In US too, agriculture demand is increasing due to the mandated use of corn-based ethanol in gasoline. And, as farmers plant more corn, supply for soya and wheat can get tighter, thus raising the prices further.
I also like some of the undervalued secular (long-term) stocks, that is the stocks of companies experiencing structural
changes in demand for their products and services that will allow them to grow at rates faster than the broader technology sector.
I like the LCD glass manufacturing, smart mobile and multimedia companies. The rise of smart mobile use and Internet video use will increase the demand for higher telecom bandwidth and networking gear investments.
I look for relatively undervalued companies with early product penetration that will result in superior growth. It is important to remember that the only valid investment strategy is to be highly selective about your target markets and companies.
For example, investment in IT and software businesses in the US is less likely to provide higher returns because the market has entered the maturity stage. On the other hand, investment in banking software in China can make you rich, especially in less developed cities because they do not have automated software and still rely on manual process, calculators and other basic tools, so there is a huge demand for IT automations.
As for oil, in the short term, I expect the price to cross $100 and in the mid-term, I would not be surprised if we go back to $140. This will reflect well on the oil stocks and oil producing economies.

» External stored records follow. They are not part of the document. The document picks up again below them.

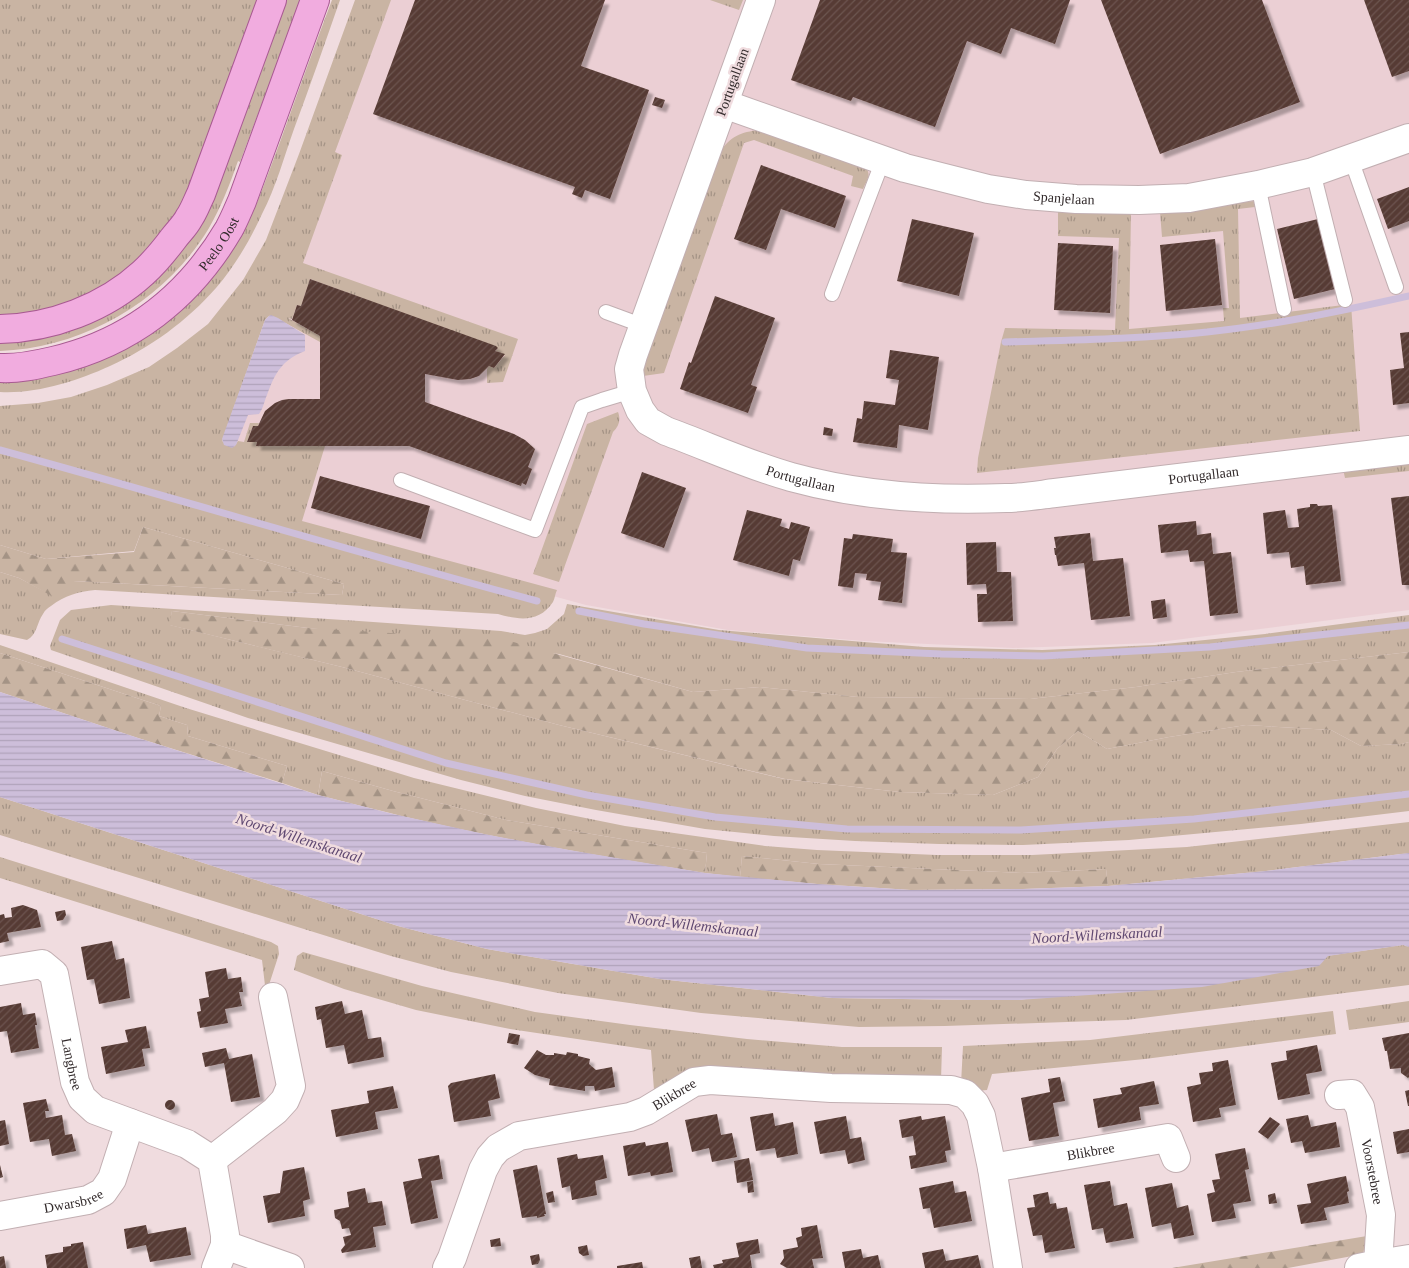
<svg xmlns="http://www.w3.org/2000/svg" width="1409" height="1268" font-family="'Times New Roman',serif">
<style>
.built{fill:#ebcfd4}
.grass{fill:url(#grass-tufts)}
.forest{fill:url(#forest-firs)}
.water{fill:url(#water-rules)}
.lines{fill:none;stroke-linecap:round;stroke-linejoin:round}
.stream{stroke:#cdbeda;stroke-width:7}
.building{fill:url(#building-hatch);filter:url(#shadow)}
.service-casing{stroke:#c2afb2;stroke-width:16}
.minor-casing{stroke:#c2afb2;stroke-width:30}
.primary-casing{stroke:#a85a92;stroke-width:30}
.service{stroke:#fff;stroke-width:14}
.minor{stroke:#fff;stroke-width:28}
.primary{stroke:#f1acdf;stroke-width:28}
.labels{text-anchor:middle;stroke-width:5;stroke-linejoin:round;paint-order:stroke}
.street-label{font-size:14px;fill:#322a2b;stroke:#f0dcdf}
.water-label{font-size:15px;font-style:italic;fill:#5f4871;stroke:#f0dcdf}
</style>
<defs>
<pattern id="grass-tufts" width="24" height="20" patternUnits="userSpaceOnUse" patternTransform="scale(1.25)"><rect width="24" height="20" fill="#c9b4a3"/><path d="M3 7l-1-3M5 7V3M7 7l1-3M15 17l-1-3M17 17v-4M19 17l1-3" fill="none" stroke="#a49385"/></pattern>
<pattern id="forest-firs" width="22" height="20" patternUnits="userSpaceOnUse" patternTransform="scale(1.25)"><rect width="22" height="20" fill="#c9b4a3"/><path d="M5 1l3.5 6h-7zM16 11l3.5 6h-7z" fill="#a49385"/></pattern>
<pattern id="water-rules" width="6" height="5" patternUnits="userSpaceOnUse" patternTransform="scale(1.25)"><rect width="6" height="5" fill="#cdbeda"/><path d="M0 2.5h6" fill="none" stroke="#b0a3bb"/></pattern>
<pattern id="building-hatch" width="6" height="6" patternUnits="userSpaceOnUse" patternTransform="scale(1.25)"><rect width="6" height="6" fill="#573b34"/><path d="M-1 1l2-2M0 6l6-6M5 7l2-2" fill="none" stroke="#6c5550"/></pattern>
<filter id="shadow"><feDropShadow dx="4.5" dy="4.5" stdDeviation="1" flood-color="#0004"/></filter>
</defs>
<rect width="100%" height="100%" fill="#f0dcdf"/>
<path class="built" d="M378 0H1409V610L1152 643 1013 648 864 641 728 630 586 605 208 502Z"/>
<path class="grass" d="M0 0H263L192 197 162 244 88 301 0 323Z
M280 0H303L287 37 240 162 238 161C230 184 221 207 209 228 166 300 84 348 0 351V337L151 276Z
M332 0H340C325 43 310 86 294 129 284 157 276 187 262 214 250 240 235 266 216 288 187 321 150 348 110 366 77 381 37 394 0 392V382C97 380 187 325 237 243 256 211 267 176 280 142 297 95 314 47 332 0Z
M355 0H391L335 152 342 155 303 263 518 339 503 382 487 383V369L489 366 494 368 505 355 495 351 498 348 310 279 301 306 297 305 292 319 288 318 320 336V342L271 315 269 316 265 320 222 441 234 447 238 441 244 442 250 423H259L258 426H253L247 442H257L256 446H325L302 521 557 590C555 594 555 598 553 602 539 623 519 620 498 614L95 590C78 592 65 595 51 606 48 608 45 610 43 614 37 622 37 635 27 640L0 634V572L19 578 59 599 73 581 342 595 344 584 143 527 134 551 46 559 0 545V406L38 403 71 397 107 385 149 367 177 348 208 324 243 280 266 240 299 154Z
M710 0H743L739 10Z
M760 130 862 165C873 173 868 178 863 189L851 186 853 176 754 140 744 143 664 373 643 376V364L719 153C731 136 740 132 760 130Z
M1254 201 1255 207 1238 209 1240 318 1351 304 1360 431 977 473 978 458 1001 342 1005 328 1115 330 1119 238 1058 236V211L1131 213 1129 329 1224 321 1223 308H1229L1223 231 1162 237 1160 212Z
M618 412C621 420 619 426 613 432L559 582 533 574 587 424Z
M1409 461V471L1345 478 1343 469Z
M567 604 719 630 924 647 1042 650 1155 645 1265 634 1409 615V652L1236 672 1136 687 1030 699 858 697 760 687 693 692 559 654 308 628 172 611 170 625 342 667 559 725 784 779 900 792 993 795 1038 777 1057 749 1078 731 1107 749 1169 737 1246 725 1331 730 1361 746 1402 744 1409 742V811L1301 824 1129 840 1023 845 939 844 855 841 774 836 705 829 596 810 525 796 461 780 248 718 51 650 50 646 60 620 71 610 111 605 359 621 501 631 525 635 535 633 547 629 564 614Z
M0 645 186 708 414 778 536 808 625 826 765 846 817 850 937 855H1032L1187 847 1409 822V853L1266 871 1108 886 1106 869 1022 873 819 864 742 856 740 877 705 873 707 853 506 820 393 791 322 771 318 795 282 783 287 766 188 736 187 725 159 716 161 706 0 653Z
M0 797 398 926 487 949 660 979 832 998 973 1000H1019L1403 945 1409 947V985L1126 1020 945 1026 859 1027 701 1013 558 993 451 972 391 956 0 835Z
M0 857 271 942 278 946 279 954 266 994 262 960 0 878Z
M303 952 422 986 535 1012 630 1025 747 1039 842 1047H942L941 1080 690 1075 654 1090 651 1050 510 1029 416 1010 344 989 294 970 297 956Z
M1409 1001V1022L1349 1030 1346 1010Z
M1333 1011 1336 1034 1145 1059 992 1074 987 1090 977 1091 961 1084 963 1046 1090 1040Z"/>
<path class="forest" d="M143 527 344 584 342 595 74 581 59 600 19 578 0 572V545L46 559 134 552Z
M172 611 308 628 506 640 693 692 760 687 858 697 1030 699 1136 687 1236 672 1409 652V742L1402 744 1361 746 1331 730 1246 725 1169 737 1107 749 1078 731 1057 749 1038 777 993 795 900 792 785 779 559 725 342 667 169 625Z
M0 653 161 706 159 716 187 725 188 736 287 766 282 783 138 738 0 692Z
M322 771 393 791 506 820 707 853 705 873C631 861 557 849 484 834 428 823 373 809 318 795Z
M742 856 819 864 1022 873 1106 869 1108 886 1023 889 911 890 817 884 740 877Z
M1367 1236 1363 1254 1288 1268H1172Z"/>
<path class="water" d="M271 315 278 318 305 335V351C282 360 275 373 267 395 264 402 263 409 259 414L248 415 236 445 232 448 224 445 222 439 265 320 269 316Z
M0 692 138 738 318 795 393 814 484 834 569 850 705 873 817 884 911 890 1023 889 1108 886 1266 871 1409 853V947L1403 945 1328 956 1319 966 1202 987 1019 1000H973L832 998 660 979 487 949 398 926 0 797Z"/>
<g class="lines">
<path class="stream" d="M1005 342C1072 340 1140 339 1207 332 1275 325 1342 311 1409 296
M0 450C179 499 357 553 537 601
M579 611 644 624 807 648 941 654 1043 656 1210 647 1409 625
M62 639 446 763 587 795 715 817 847 829 1021 830 1194 819 1409 794"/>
</g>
<path class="building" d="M415 0H605L581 66 649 90 610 199 585 190 582 198 572 194 575 187 373 114Z
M820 0H1070L1055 44 1011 28 1001 54 967 41 935 127 853 97 851 101 791 80Z
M1101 0H1262L1300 102 1160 154Z
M1364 0H1409V71L1392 77Z
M655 97 665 100 662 108 652 105Z
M761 165 846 196 835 228 781 209 766 250 734 239Z
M1409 187V221L1388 229 1377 199Z
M912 219 974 233 959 296 897 281Z
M1318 219 1335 289 1294 299 1277 229Z
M1215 239 1222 305 1166 311 1160 245Z
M1058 243 1113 246 1110 313 1054 310Z
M310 279 496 346 498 348 495 351 505 354 494 368 489 366 479 376 470 379 458 380 425 374V402L514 434 525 440 535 449 528 467 532 469 526 485 522 483 521 486 409 446H256L257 442H247L253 426H258L265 411 275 403 282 400 289 399H320V336L292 320 297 305 301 306Z
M715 296 775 318 751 385 757 387 748 413 680 389 689 362 691 363Z
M1409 332V403L1393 405 1390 370 1404 368 1400 333Z
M890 350 939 357 928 430 899 425 897 448 853 442 857 418 862 419 864 401 895 405 899 380 886 378Z
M824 427 833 429 832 436 823 435Z
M642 472 686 488 664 548 621 533Z
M320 476 430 506 421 539 311 508Z
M1409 496V585H1402L1391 498Z
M1310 504H1317L1318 506 1332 505 1341 581 1306 585 1304 566 1291 568 1289 552 1267 554 1263 513 1285 510 1288 528 1299 527 1297 509 1310 507Z
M747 510 782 519 780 526 789 529 791 522 810 527 800 561 793 559 789 576 733 560Z
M1196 521 1197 535 1211 533 1213 554 1231 552 1238 613 1210 616 1204 561 1190 562 1188 550 1161 553 1158 525Z
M1090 533 1093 561 1123 558 1130 616 1091 620 1084 563 1058 566 1056 555H1055L1054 548H1056L1054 537Z
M853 534 893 539 891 552 907 553 902 603 878 600 881 582 866 580 867 574 855 573 853 588 838 586 844 538 852 539Z
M996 542 997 572H1011L1013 621 978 622 977 594H987L986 584 967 585 966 543Z
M1165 599 1167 617 1153 619 1151 601Z
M23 905 37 910 41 927 7 933 9 941 0 943V915L4 914 5 918 12 917 11 908Z
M65 910 66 915 63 920 57 921 55 912Z
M112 941 116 960 124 958 130 998 99 1004 94 979 87 980 81 947Z
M226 968 228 979 241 977 243 992H239L242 1006 225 1009 228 1023 200 1028 197 1012 201 1011 199 999 209 997 205 972Z
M342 1001 345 1014 362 1010 368 1039 381 1037 384 1057 348 1064 344 1045 326 1048 321 1019 317 1020 315 1007Z
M21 1003 23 1015 35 1013 37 1025H35L39 1048 11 1053 7 1031 0 1032V1007Z
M146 1026 150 1048 142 1049 145 1066 106 1074 101 1047 128 1042 125 1030Z
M509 1033 520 1035 518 1045 507 1043Z
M1409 1033V1077L1408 1078 1401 1073V1068L1390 1069 1387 1051H1385L1382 1038Z
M1317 1045 1322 1071 1306 1074 1310 1094 1278 1100 1271 1063 1287 1060 1286 1051Z
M226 1048 229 1059 252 1054 260 1097 231 1102 224 1063 205 1067 202 1053Z
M537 1050 546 1055H554V1053L566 1055 567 1052 578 1054V1056L590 1059 589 1064 596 1070 612 1067 615 1087 595 1091 594 1086H585V1091L549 1085 550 1079 535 1075 524 1068Z
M1228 1060 1236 1105 1219 1108 1221 1117 1193 1122 1187 1087 1201 1084 1199 1073 1213 1071 1212 1063Z
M495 1074 500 1098 488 1101 491 1116 454 1122 448 1086 451 1083Z
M1060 1077 1065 1101 1053 1103 1059 1136 1029 1141 1021 1098 1050 1092 1048 1079Z
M1154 1081 1159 1104 1139 1107 1141 1120 1098 1128 1093 1099 1122 1094 1120 1088Z
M393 1086 398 1108 375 1112 378 1129 336 1137 331 1110 369 1103 367 1091Z
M1409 1090V1106H1408L1405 1091Z
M46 1099 49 1111H45L46 1118 62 1115 65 1135 72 1134 76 1151 52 1156 49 1139 30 1142 23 1103Z
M165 1105a5 5 0 1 1 10 0a5 5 0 1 1-10 0Z
M773 1113 775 1126 793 1122 798 1154 777 1158 775 1148 756 1151 750 1117Z
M717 1114 721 1135 732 1133 737 1157 712 1162 709 1148 692 1152 685 1120Z
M1308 1115 1311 1127 1336 1122 1340 1147 1305 1153 1302 1141 1291 1143 1286 1119Z
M846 1116 850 1139 861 1137 865 1160 848 1164 845 1150 820 1154 814 1122Z
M921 1116 922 1120 945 1116 951 1150 945 1151 947 1162 911 1169 909 1156 916 1155 913 1136 902 1138 899 1120Z
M1270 1117 1280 1124 1268 1139 1258 1132Z
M5 1120 9 1144 0 1146V1121Z
M1409 1129V1152L1397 1154 1393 1132Z
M645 1142 646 1146 668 1142 673 1172 651 1176 650 1172 628 1176 623 1146Z
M1245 1148 1249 1169 1245 1170 1251 1201 1233 1204 1236 1218 1212 1222 1207 1194 1215 1192 1212 1180 1220 1179 1215 1154Z
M577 1154 578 1159 603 1155 607 1178 595 1181 597 1195 572 1200 570 1186 562 1188 557 1158Z
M439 1155 443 1179 431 1181 438 1218 411 1224 403 1182 422 1178 418 1159Z
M749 1158 753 1180 737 1183 734 1161Z
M0 1165 3 1177 0 1178Z
M537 1165 546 1214H544L545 1216 537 1218V1216L522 1218 513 1170Z
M304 1167 310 1199 303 1201 305 1216 268 1223 263 1196 280 1193 283 1171Z
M1346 1176 1349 1191 1347 1192 1349 1203 1324 1208 1327 1220 1301 1224 1297 1205 1311 1203 1307 1184Z
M753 1181 754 1192 748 1193 747 1182Z
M953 1181 955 1193 966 1191 972 1221 934 1228 930 1208 923 1209 919 1188Z
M1110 1181 1114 1206 1127 1203 1134 1238 1106 1243 1103 1228 1092 1230 1084 1185Z
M1172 1183 1177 1208 1188 1205 1194 1235 1174 1239 1171 1223 1152 1227 1145 1188Z
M365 1188 368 1203 382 1201 386 1225 373 1227 376 1247 342 1253 341 1250 345 1245 343 1237 351 1235 349 1228 342 1229 340 1221 335 1218 334 1210 349 1207 347 1192Z
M553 1191 555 1202 548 1203 546 1193Z
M1048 1192 1050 1204 1056 1203 1057 1209 1067 1207 1075 1248 1045 1253 1042 1235 1033 1236 1027 1208 1035 1207 1033 1195Z
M1275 1193 1277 1203 1269 1204 1268 1195Z
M146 1225 148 1234 186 1227 191 1255 150 1262 146 1245 127 1249 124 1229Z
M817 1225 823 1258 812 1259 814 1268H787L780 1264 784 1258 783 1250 798 1247 796 1238 802 1236 801 1228Z
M500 1238 501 1246 491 1247 490 1240Z
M758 1239 760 1253 750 1255 752 1268H714L713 1265 723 1263 722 1260 739 1257 736 1243Z
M83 1242 88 1268H47L45 1255 63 1252V1247L71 1246V1244Z
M587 1245 589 1255 583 1256 579 1253 578 1247Z
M861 1249 863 1258 878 1255 881 1268H845L842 1252Z
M943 1249 946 1261 978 1255 981 1268H925L922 1253Z
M539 1254 540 1260 538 1264 532 1265 530 1256Z
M4 1256 6 1268H0V1257Z
M700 1256 702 1268H691L689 1258Z
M642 1262 643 1268H617V1266Z"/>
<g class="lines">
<g class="service-casing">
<path id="service" d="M1351 159 1396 287
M1313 172 1345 300
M1258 185 1284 309
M832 294 883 160
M606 312 644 326
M401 480 535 530 582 407 602 400 632 391"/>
</g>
<g class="minor-casing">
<g id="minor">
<path id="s1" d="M761 0 633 355 629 369 632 391 640 410 648 421 666 431C707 446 748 465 791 477 860 496 934 501 1006 498 1022 498 1039 495 1055 493L1409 450"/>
<path id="s2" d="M724 104 905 168 988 189 1026 195 1076 199 1139 200 1189 198 1258 185 1313 172 1409 138"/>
<path id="s3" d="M0 971 42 964 54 974 75 1082 82 1098 95 1110 187 1144 212 1160 225 1235V1245L216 1268"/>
<path id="s4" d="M1339 1095 1352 1094 1360 1107 1381 1215 1378 1264 1359 1268"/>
<path d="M212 1160 275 1111 285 1100 291 1086 273 997"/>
<path id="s5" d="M992 1168 1168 1138 1176 1158"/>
<path id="s6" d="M0 1216 88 1200 103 1192 112 1179 130 1123"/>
<path d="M225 1245 290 1268"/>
<path d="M1378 1264 1409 1259"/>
<path id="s7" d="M447 1268 452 1258 483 1170 490 1157 498 1148 519 1136 630 1117 646 1111 694 1082 710 1080 831 1088 951 1090 965 1094 975 1104 981 1116 992 1168 1008 1268"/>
</g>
</g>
<g class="primary-casing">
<g id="primary">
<path d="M0 329C51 328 105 308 143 273 154 263 164 251 173 239 178 232 185 226 189 218 194 211 197 202 201 194L272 0"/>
<path id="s8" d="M0 368C18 369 36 365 53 361 130 343 189 297 229 229 234 220 238 210 242 201L315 0"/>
</g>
</g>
<use href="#service" class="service"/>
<use href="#minor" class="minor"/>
<use href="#primary" class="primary"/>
</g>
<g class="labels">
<g class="street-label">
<text transform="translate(732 82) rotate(-70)" y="5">Portugallaan</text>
<text dy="5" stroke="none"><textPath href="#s2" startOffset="354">Spanjelaan</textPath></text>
<text dy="5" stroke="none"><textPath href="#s8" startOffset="262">Peelo Oost</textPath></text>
<text dy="5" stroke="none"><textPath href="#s1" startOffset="1018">Portugallaan</textPath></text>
<text dy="5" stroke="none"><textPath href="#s1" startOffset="612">Portugallaan</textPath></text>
<text dy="5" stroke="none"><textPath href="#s3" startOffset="150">Langbree</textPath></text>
<text dy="5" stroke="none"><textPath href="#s7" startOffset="318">Blikbree</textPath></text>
<text dy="5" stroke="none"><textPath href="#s5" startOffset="100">Blikbree</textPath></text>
<text dy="5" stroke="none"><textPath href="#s4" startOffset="94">Voorstebree</textPath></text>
<text dy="5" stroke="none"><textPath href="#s6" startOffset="75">Dwarsbree</textPath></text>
</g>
<g class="water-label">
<text transform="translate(299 838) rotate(18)" y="5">Noord-Willemskanaal</text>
<text transform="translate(693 925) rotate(6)" y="5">Noord-Willemskanaal</text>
<text transform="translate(1097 935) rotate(-3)" y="5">Noord-Willemskanaal</text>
</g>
</g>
</svg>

Unless we discover massive new reserves and increase production dramatically over the next few years, oil will keep breaking new records. The same for Natural Gas, but again you have to be selective about where to invest.
Unfortunately in the US, we donot have enough production\facilities for natural gas liquefaction plants, and producers need liquid natural gas (LNG) facilities to put it on boats and export it, so Qatar and other natural gas exporters will benefit from the growth in global demand. The coal prices will move up with more global development.
As for alternative energy, I'm monitoring nuclear and solar energy technologies, they will pick up steam when the oil prices go beyond $150 and/or they manage to develop new game-changing technological innovation that makes them a commercially viable alternative to traditional energy plants.
Government’s subsidy funding in R&D can accelerate the development and commercialization of these technologies.
As for Bonds, some of Middle East bonds especially in Qatar and Abu Dhabi may offer good values.
When it comes to currencies, I like the Malaysian Ringgit (MYR) and Korean Won (KRW) against the US Dollar (USD) on strong growth, balances, and attractive valuation.
The main risk for KRW is war with North Korea. I'm also bullish on Indian Rupee and Chinese Yuan, despite their volatility in the short term.